**STATED PROBLEM**
Set down the cycling post below word for word, from "The other day" up to and including "be required here!".

**EXCERPT**
►
The other day I wrote a post, Comparing the Grand Tour Teams, that first of all noted how important teamwork is to winning a race these days (duh) and also attempted in a very simple way to give a numerical value to the strength of man of the teams in the three Grand Tours. The comments below the article contained some very helpful suggestions and critiques which improved the model I think. Thanks all! With this post I will attempt to use that model to prognosticate how the Giro will run. But don't worry! Math will not be required here!
The Straw That Stirs The Drink
Think for a minute of the major races from the past year. You can go back further to as many years back as you can remember. One thing is clear: the stronger a team is compared to it's rivals, the more likely that team will include the individual winner. That's kinda obvious in retrospect and is also a chicken-and-egg dynamic too as the strongest rider on a day goes a long way to making his team the strongest. But right before a race we tend to forget this simple "strongest team provides the individual winner" formula. We often note a whole slew of riders who could win the race. However for most of those riders, since they ride of weak teams, they are at the mercy of the tactics of the strongest team (or couple of teams).
Take this year's Tour of Flanders. Pre-race we knew that Quickstep was the strongest team as they had proved themselves time and again in the earlier cobbles races. Furthermore they had what looked like three legit possible winners in Chavanel, Boonen, and Devolder. No other team had such a triple option; no other team has the deep bench of supporting riders. Every other team's hopes depending on a certain way their riders played off Quickstep. In the end Devolder won with ease.
Take Paris-Roubaix. Same basic issues as with Flanders: how to deal with Quickstep. Same result: the other teams couldn't. It says here even without the Fletcha crash and the later Hushovd smack, Boonen was 85% likely gonna win.
Take Liege-Bastogne-Liege. Saxo Bank was like a T-rex nibbling so many tasty duckbills the way they launched one rider after another until Andy Schleck stuck, winning with Devo-esque ease. Every team in that race had to play by Saxo's rules because they were all inferior. In the end they not only had to settle for the race for 2nd, but they were happy about it.
But of course not all races have such dominant teams.
◄
**GIVEN INFORMATION**
►
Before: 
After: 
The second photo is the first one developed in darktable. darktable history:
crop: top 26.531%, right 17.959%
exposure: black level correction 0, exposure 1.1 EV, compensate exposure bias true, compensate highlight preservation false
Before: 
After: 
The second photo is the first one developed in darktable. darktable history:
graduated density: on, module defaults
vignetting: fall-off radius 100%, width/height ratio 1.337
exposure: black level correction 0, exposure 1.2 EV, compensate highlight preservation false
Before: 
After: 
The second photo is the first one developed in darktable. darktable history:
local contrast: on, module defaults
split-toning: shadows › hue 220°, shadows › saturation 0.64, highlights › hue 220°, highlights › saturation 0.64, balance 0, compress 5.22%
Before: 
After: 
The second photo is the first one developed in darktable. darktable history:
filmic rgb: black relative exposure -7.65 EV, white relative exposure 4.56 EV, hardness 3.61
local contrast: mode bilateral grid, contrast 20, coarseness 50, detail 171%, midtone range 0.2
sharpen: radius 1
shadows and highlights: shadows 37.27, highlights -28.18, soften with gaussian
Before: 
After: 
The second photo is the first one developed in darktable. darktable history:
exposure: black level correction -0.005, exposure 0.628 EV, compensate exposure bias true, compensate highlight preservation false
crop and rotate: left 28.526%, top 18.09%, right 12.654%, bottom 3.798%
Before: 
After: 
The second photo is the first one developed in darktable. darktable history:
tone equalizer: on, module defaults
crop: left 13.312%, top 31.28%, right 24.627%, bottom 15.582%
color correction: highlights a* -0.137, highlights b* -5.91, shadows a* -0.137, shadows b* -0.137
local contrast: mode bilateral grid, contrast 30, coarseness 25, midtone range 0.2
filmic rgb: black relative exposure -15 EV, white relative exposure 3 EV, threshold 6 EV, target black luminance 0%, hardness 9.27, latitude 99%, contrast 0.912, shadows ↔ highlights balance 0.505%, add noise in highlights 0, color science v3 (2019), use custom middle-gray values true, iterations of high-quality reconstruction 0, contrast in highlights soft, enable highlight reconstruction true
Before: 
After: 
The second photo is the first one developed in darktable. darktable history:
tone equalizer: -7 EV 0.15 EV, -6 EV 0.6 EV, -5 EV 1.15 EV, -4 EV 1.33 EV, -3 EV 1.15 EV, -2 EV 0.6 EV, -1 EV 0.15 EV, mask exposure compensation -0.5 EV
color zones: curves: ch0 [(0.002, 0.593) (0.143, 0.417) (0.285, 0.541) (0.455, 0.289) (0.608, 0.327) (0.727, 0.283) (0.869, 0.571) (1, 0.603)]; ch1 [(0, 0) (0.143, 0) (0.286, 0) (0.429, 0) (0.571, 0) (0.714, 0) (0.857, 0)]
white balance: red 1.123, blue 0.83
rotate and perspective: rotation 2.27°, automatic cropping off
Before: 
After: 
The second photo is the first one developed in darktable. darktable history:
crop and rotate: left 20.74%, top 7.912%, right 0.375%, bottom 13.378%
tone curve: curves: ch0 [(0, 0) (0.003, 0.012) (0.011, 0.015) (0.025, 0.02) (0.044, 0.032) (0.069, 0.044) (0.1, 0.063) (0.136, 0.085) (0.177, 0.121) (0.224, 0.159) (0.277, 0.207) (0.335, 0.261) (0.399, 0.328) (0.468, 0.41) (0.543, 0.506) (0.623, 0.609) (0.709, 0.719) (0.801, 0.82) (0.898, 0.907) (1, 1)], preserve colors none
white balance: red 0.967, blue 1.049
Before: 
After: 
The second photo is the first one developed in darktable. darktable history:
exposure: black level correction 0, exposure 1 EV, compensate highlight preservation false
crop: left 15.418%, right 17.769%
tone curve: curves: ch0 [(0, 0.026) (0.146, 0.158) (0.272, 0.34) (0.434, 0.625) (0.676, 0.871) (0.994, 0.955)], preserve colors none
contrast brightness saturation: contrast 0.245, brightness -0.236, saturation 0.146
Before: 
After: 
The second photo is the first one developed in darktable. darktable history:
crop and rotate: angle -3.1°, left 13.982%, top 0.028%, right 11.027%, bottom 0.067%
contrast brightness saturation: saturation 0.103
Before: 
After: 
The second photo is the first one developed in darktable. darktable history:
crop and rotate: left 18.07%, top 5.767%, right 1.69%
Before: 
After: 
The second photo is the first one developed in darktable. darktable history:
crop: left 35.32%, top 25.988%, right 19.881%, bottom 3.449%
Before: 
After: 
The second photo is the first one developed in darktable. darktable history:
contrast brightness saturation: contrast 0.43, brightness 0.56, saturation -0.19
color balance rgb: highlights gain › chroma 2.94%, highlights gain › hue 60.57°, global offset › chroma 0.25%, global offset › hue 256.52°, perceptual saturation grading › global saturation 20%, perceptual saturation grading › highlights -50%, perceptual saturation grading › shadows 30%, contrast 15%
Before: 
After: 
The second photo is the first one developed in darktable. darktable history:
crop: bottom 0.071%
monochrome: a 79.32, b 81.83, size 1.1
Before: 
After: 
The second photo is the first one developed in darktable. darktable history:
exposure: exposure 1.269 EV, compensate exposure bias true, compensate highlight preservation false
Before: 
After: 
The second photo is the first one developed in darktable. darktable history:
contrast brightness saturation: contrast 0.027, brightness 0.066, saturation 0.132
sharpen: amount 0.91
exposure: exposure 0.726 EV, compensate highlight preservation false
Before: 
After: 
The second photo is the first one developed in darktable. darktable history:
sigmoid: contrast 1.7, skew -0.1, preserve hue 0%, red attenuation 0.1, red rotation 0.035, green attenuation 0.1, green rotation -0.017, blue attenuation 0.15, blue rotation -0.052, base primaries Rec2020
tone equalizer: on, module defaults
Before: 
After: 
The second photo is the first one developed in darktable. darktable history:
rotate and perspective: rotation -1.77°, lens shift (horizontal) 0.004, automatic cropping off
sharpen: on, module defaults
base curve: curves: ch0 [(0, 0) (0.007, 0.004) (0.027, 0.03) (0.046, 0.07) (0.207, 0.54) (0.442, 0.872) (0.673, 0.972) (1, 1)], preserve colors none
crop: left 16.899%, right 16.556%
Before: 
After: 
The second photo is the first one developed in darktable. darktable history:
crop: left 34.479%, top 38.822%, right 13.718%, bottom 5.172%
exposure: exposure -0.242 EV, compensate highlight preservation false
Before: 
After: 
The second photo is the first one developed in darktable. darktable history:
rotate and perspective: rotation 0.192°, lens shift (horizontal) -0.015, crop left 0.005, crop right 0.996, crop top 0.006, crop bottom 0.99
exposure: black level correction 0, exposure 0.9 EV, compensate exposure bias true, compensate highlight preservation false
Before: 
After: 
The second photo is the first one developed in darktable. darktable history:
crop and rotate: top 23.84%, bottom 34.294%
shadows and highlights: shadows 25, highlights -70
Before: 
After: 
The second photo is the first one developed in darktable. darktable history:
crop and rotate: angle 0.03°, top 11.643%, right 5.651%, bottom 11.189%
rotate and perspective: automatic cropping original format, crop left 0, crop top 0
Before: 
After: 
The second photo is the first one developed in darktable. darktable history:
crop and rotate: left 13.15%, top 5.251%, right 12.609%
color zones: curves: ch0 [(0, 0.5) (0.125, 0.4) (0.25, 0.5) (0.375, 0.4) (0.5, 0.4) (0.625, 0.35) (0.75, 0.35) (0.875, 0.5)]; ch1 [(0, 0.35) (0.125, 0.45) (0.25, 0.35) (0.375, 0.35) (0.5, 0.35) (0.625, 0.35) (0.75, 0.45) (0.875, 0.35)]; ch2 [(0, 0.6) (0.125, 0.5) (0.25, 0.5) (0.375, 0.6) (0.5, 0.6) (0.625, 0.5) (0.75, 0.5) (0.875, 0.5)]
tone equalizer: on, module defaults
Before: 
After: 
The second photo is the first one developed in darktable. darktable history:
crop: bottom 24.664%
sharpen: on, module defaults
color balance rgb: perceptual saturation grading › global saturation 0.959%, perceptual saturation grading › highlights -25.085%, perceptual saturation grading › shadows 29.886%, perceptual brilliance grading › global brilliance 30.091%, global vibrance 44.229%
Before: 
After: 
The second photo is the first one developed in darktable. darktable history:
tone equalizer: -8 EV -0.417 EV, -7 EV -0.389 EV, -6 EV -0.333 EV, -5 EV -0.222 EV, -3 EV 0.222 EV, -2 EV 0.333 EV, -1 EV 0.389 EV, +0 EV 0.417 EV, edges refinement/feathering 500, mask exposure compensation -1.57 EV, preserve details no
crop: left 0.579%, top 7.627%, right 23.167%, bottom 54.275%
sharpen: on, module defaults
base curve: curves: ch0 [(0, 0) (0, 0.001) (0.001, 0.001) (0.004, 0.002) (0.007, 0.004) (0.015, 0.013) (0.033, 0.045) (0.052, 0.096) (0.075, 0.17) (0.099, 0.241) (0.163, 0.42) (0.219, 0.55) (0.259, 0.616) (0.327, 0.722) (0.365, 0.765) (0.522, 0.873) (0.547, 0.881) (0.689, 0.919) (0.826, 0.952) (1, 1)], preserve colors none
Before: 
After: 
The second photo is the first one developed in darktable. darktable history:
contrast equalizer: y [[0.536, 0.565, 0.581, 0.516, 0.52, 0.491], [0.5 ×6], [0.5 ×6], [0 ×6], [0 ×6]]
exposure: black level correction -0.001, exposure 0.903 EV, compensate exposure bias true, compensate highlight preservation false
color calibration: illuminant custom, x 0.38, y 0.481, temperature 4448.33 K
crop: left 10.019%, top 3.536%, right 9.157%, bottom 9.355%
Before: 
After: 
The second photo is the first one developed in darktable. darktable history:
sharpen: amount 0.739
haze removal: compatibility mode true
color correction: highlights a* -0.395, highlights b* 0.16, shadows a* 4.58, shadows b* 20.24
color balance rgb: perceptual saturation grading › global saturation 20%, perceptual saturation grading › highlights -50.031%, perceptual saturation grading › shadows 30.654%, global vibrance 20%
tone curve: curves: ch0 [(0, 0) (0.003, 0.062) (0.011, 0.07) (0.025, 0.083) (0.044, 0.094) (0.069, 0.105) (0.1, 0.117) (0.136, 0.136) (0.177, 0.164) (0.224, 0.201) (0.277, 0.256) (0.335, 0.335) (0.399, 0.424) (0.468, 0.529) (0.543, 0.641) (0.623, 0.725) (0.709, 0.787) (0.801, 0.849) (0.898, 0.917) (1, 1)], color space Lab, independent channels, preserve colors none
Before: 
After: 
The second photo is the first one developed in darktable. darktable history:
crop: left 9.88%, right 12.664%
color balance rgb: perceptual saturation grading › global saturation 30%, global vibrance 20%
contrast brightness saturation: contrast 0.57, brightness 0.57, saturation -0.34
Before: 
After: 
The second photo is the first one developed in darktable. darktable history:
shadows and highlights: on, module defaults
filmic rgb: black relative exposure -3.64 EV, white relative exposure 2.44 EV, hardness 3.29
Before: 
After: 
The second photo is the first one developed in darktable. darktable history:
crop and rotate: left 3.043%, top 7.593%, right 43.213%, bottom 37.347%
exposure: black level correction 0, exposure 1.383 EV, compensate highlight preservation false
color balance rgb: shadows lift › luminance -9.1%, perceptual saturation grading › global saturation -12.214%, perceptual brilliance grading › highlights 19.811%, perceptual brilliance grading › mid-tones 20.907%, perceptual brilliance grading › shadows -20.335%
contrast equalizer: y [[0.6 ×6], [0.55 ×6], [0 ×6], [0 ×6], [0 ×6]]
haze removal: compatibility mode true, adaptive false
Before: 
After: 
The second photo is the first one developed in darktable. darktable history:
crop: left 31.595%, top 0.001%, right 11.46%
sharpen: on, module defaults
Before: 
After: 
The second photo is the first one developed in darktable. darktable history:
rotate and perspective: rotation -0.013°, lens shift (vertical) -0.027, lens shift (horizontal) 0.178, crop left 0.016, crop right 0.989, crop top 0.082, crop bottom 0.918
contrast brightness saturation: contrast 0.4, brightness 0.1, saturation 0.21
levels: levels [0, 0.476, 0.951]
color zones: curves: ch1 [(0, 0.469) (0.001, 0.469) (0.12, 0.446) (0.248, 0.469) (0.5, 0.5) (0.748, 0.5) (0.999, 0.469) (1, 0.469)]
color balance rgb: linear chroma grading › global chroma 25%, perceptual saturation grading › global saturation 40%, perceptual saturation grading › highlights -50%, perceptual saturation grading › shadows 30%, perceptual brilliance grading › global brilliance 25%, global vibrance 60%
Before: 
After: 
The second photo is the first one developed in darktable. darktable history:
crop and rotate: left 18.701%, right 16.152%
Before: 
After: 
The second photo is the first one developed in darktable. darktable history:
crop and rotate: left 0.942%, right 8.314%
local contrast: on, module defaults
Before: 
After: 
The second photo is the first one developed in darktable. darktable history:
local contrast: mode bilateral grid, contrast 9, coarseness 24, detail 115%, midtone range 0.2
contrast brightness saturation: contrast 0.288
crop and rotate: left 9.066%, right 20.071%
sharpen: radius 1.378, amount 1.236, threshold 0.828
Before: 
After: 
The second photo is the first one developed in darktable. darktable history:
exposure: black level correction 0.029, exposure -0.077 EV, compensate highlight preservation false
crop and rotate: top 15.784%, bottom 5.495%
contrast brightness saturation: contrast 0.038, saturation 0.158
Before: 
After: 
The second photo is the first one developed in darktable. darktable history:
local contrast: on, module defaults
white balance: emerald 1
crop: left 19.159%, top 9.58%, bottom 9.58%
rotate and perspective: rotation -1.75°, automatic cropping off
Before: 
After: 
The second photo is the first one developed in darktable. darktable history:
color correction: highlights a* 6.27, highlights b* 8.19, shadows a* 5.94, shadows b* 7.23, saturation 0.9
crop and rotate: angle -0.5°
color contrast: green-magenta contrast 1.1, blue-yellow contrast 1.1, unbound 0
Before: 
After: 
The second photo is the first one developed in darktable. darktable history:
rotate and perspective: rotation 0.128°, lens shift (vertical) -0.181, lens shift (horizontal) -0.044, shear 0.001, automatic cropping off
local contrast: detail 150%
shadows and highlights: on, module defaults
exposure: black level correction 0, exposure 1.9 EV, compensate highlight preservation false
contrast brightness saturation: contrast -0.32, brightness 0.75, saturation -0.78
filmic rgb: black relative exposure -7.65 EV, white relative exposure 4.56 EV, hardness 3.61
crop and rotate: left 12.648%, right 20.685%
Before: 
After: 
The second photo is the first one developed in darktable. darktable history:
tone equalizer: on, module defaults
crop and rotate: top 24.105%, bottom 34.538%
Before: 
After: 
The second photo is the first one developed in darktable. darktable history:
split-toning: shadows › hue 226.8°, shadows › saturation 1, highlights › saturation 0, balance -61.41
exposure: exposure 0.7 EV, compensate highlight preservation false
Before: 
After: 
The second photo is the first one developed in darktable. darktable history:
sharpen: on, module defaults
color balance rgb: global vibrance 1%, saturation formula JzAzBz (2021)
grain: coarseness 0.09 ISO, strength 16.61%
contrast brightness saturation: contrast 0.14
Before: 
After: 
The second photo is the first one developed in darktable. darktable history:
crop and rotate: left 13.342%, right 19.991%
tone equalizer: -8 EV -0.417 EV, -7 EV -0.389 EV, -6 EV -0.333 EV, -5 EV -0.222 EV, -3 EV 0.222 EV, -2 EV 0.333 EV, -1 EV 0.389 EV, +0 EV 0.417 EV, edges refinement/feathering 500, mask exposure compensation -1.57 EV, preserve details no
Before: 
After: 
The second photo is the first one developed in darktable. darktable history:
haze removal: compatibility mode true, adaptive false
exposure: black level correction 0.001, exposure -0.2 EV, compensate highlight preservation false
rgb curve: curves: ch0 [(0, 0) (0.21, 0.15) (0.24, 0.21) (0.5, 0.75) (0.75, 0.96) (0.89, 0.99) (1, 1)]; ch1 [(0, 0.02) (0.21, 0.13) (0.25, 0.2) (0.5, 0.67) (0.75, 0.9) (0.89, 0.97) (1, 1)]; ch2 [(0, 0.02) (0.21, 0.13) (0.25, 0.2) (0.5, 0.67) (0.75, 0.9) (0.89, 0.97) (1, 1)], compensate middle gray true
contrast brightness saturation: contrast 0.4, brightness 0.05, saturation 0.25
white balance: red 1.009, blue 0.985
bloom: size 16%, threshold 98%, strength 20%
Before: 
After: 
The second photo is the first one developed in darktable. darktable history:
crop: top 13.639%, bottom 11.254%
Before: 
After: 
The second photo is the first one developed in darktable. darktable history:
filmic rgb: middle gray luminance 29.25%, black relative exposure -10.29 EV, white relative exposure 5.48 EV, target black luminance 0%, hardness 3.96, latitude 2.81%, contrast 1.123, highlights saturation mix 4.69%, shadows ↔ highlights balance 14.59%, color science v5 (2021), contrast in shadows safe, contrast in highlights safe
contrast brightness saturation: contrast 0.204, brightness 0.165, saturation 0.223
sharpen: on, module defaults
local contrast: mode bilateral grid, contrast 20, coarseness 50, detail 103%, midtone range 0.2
◄
**RESULT OF THIS TASK**
The other day I wrote a post, Comparing the Grand Tour Teams, that first of all noted how important teamwork is to winning a race these days (duh) and also attempted in a very simple way to give a numerical value to the strength of man of the teams in the three Grand Tours. The comments below the article contained some very helpful suggestions and critiques which improved the model I think. Thanks all! With this post I will attempt to use that model to prognosticate how the Giro will run. But don't worry! Math will not be required here!